* _What you are asked to do_: Where in the records does the word "Advanced" appear? Copy each line that holds it.

* _Data records_:
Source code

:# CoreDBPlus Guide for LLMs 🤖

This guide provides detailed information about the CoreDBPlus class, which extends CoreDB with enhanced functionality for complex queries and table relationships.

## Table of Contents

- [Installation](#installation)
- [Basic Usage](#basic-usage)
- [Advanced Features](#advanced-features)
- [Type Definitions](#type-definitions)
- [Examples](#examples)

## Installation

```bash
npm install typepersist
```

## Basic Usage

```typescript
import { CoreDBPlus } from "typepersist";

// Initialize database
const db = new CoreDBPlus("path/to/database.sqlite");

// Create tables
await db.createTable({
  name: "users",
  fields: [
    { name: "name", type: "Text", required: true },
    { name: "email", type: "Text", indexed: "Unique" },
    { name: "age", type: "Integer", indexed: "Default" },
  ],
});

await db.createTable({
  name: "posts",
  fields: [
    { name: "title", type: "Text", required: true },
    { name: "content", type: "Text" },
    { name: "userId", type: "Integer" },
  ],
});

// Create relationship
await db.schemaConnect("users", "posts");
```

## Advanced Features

* _Output of the exercise_:
- [Advanced Features](#advanced-features)
## Advanced Features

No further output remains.